SPD-Fraktionschef Thomas Oppermann forderte zwar Zurückhaltung von türkischen Regierungspolitikern bei Auftritten in Deutschland. "Wer hier reden will, muss die geltenden Spielregeln beachten", sagte er der "Frankfurter Rundschau". Gleichzeitig sprach er sich aber auch gegen Redeverbote aus: "Wir können doch nicht die Meinungsfreiheit in Deutschland aufheben, nur weil uns die Ansichten von Erdogan nicht gefallen."

Immer mehr europäische Städte verbieten Auftritte

In mehreren europäischen Ländern wurden Auftritte türkischer Politiker, die für die geplante Verfassungsänderung werben wollten, derweil kurzfristig abgesagt. Die Behörden im Schweizer Kanton Aargau und im österreichischen Bundesland Vorarlberg machten Sicherheitsbedenken geltend. In der Schweiz wollte Hursit Yildirim von der regierenden AKP auftreten, in Österreich der frühere türkische Energieminister Taner Yildiz (AKP).
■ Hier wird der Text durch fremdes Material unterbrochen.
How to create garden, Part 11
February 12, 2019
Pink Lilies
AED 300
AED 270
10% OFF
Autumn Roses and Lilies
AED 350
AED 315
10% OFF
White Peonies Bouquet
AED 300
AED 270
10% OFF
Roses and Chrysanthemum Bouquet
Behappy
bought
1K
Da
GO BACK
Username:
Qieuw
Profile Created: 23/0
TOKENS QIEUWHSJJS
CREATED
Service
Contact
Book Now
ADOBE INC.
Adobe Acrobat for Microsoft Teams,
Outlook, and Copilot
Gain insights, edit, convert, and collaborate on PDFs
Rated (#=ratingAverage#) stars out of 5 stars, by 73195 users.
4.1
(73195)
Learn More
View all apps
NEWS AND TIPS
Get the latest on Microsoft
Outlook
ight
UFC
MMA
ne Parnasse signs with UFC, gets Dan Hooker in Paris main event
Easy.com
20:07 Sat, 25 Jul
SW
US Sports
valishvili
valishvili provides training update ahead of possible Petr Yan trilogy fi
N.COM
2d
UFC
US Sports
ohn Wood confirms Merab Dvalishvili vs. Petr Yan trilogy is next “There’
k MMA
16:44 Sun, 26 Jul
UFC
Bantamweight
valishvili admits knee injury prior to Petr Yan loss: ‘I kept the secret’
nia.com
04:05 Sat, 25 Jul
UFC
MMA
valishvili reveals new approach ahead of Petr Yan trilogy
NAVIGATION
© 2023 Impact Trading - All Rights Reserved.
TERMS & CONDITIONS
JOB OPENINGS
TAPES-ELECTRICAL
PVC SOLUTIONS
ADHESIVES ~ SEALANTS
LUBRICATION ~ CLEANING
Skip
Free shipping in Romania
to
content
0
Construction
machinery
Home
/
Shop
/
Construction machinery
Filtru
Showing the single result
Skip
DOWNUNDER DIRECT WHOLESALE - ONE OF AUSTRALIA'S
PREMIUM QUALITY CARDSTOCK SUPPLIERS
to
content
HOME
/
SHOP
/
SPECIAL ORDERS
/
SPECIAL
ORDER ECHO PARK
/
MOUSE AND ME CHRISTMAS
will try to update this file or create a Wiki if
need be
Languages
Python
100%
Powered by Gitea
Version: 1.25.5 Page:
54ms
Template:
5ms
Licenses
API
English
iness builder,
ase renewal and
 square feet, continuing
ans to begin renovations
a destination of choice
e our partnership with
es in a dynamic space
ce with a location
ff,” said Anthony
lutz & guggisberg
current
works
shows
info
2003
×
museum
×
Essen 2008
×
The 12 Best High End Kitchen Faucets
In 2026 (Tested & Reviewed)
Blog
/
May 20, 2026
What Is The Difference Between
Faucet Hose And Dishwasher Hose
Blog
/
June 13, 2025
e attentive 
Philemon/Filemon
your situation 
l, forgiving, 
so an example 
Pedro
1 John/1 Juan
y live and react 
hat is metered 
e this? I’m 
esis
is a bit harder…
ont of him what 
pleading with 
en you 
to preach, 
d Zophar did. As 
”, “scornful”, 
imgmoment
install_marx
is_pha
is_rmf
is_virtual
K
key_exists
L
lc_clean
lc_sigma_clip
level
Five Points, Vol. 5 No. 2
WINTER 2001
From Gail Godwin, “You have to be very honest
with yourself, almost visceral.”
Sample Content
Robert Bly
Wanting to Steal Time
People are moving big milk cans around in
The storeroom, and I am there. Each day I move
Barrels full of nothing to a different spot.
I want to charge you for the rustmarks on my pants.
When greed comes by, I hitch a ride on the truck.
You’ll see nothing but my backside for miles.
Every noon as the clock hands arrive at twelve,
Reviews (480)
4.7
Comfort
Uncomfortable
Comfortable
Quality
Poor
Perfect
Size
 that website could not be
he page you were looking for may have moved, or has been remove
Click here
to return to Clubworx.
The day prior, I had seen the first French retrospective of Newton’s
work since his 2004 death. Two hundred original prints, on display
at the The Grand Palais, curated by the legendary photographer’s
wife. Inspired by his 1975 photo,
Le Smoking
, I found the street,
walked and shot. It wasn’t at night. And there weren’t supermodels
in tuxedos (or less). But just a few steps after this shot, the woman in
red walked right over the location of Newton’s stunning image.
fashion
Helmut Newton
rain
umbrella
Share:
Auch in der niederländischen Hafenstadt Rotterdam soll der türkische Außenminister Mevlut Cavusoglu keine Erlaubnis bekommen, für das Referendum zu werben. Wie die Nachrichtenagentur Reuters berichtet, erteilte der Bürgermeister von Rotterdam, Ahmed Aboutaleb, dem Auftritt eine Absage.